As I see it, Amir's conclusions are about nothing other than what his measurements said, no more, no less. He has also welcomed other measurements to prove or disprove his. That is called "peer review", and it is done all the time in all branches of science. It is an essential part of science as we know it. But, your naive claim is that this is not science at all.
So, if you are talking about rushes to judgement, I think you first need to look at yourself. If there are measurements that indicate some error by Amir, I am quite sure he will attempt to verify them. If he, based on that, discovers an error on his part, I am quite sure you will see him admit it. But, he and all of us, need to see those alternative measurements, not hand waving.

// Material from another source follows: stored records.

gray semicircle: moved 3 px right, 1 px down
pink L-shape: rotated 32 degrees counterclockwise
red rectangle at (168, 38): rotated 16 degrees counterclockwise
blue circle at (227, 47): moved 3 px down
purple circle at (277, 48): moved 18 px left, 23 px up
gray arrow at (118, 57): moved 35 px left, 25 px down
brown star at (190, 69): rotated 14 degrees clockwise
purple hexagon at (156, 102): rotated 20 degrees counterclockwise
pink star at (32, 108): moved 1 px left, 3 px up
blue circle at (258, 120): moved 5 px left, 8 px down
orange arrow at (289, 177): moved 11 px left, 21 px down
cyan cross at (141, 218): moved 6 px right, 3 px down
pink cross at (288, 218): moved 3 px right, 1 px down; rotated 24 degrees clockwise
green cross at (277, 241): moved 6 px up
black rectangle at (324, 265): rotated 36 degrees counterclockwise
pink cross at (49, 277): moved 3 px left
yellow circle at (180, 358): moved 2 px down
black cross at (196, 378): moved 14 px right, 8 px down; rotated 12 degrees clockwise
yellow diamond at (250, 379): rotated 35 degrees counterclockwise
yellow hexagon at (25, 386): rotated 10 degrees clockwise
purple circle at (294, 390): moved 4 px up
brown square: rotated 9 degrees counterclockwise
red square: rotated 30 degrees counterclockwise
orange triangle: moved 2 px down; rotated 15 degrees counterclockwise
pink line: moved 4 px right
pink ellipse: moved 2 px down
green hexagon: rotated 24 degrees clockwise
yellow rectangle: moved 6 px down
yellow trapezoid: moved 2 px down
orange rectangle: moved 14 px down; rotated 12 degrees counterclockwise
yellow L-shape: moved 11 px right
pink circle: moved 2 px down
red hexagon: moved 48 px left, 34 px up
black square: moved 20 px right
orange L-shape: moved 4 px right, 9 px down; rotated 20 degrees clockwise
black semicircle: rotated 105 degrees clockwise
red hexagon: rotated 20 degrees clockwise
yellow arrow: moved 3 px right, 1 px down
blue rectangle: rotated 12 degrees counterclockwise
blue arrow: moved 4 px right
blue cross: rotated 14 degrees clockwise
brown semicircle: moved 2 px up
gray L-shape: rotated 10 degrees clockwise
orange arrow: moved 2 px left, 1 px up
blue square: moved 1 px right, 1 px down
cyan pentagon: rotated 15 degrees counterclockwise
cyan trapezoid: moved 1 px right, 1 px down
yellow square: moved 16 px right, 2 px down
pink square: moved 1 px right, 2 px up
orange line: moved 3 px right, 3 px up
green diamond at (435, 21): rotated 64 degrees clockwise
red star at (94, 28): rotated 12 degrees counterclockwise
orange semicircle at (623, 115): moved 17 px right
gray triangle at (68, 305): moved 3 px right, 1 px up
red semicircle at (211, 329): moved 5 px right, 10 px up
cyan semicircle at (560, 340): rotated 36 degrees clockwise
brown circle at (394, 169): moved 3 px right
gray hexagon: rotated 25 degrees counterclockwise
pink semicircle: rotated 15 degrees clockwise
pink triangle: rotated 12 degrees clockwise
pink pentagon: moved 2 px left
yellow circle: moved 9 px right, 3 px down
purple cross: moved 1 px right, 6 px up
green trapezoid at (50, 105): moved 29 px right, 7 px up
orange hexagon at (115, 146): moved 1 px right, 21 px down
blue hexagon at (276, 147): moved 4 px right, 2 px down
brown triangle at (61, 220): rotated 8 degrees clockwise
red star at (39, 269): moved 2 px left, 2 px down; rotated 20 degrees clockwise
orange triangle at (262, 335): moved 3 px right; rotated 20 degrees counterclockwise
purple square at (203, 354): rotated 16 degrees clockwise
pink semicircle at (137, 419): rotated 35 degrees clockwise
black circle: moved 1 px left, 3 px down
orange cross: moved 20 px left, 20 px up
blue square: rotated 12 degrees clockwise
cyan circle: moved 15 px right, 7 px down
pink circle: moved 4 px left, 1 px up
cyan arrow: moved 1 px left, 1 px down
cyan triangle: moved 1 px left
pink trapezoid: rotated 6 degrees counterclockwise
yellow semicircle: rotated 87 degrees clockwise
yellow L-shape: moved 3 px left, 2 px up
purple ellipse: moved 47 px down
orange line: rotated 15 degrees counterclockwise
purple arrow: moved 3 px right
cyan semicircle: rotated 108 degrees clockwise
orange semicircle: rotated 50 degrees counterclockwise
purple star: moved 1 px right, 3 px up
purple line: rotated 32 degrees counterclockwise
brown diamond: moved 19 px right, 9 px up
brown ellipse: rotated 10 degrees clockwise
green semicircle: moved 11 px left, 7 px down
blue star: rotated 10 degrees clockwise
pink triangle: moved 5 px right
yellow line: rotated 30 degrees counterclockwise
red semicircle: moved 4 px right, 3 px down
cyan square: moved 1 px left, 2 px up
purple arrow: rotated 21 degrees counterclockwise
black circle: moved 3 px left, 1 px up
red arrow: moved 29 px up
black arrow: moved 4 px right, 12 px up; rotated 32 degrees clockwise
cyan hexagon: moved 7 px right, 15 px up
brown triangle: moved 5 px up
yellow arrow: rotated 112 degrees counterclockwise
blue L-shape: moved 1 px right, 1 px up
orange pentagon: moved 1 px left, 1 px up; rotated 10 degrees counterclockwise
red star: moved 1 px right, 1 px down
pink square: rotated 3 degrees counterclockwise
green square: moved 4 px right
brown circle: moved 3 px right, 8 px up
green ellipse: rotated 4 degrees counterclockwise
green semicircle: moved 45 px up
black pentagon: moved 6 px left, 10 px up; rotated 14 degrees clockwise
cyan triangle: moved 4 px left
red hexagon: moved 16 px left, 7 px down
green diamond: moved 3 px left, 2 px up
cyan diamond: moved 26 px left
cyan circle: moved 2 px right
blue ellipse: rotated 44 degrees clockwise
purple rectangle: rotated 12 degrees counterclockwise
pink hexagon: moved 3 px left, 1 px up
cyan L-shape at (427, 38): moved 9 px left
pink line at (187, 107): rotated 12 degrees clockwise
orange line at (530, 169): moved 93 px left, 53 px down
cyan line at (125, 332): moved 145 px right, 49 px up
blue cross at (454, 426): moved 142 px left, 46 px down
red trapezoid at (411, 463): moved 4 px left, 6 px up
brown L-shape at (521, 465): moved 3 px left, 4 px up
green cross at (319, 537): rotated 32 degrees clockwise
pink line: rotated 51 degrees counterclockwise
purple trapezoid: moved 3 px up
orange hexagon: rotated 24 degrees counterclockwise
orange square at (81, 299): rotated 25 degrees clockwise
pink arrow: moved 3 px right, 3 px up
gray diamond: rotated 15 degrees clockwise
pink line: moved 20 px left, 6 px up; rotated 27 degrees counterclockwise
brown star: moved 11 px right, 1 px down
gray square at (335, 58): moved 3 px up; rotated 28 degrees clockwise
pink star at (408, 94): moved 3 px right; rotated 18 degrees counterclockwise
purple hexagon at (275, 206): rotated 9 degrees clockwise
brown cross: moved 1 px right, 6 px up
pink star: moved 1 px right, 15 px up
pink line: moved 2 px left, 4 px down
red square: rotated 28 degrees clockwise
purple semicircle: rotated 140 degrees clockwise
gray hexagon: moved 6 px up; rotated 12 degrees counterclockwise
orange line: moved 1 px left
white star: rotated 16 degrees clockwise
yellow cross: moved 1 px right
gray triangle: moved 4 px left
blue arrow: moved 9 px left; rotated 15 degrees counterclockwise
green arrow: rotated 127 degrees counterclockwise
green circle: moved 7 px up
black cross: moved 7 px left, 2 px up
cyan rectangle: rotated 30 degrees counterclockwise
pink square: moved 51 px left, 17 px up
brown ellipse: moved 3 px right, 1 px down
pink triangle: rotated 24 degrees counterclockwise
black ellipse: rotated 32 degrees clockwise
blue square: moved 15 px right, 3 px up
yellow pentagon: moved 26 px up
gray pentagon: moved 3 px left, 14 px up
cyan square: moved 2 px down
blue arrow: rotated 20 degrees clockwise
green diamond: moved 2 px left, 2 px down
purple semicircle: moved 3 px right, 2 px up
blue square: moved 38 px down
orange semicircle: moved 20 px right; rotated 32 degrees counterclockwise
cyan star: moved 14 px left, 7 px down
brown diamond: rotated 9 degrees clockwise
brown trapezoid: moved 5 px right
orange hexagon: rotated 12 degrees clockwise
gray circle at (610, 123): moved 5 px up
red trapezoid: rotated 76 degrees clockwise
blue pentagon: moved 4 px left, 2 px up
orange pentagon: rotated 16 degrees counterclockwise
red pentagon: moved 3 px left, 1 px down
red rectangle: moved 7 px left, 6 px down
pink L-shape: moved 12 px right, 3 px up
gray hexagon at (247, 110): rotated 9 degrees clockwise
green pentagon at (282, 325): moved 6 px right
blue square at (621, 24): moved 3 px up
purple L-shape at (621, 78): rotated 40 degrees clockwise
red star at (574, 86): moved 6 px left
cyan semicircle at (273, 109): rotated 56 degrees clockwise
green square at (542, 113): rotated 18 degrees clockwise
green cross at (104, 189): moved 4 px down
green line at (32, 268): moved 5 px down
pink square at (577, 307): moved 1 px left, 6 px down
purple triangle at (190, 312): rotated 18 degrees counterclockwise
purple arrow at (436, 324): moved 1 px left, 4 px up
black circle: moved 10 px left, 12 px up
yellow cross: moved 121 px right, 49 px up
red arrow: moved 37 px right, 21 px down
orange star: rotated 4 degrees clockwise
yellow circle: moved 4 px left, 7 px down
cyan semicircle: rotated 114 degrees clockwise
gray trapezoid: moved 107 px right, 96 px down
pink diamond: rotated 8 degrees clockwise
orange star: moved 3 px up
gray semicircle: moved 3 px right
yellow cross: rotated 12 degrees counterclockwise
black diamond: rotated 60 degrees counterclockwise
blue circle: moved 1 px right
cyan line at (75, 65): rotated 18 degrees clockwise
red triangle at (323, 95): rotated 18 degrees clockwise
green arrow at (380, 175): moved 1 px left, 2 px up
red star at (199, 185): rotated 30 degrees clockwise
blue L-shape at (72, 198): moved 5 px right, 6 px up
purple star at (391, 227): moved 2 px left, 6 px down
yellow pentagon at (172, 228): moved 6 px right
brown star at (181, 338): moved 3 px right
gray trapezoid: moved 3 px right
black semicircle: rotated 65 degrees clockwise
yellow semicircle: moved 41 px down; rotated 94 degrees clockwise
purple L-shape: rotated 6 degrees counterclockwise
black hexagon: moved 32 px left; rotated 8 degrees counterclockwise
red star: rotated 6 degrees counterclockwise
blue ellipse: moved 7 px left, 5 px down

You need not invent claims about his "commercial interests" tainting his measurements. I see none that could affect his views on this particular device. He "sells" nothing remotely like it. He has no website or no storefront dealership peddling bits and pieces of computer audio setups. So, your claim of commercial taint is baseless.
You have assumed he made errors before there is any concrete evidence of that. You say he should have waited to correct those presumed errors before publishing anything. Yes, he himself discovered one error in his initial measurements, admitted it and corrected those measurements with full explanation.
But, you seem to be in a big hurry to criticize when you have nothing whatsoever other than your own beliefs and no measurements yet from the manufacturers, who you are willing to trust completely based on mere non-evidentiary claims. If they, in fact, do provide them, we can all move forward however it shakes out and see who's bluff or poor methodology is called out. That will be good for all of us. We will all learn from it. But, this current issue of which measurements are right would never have come up if Amir had not published his own measurements in the first place, which you criticize.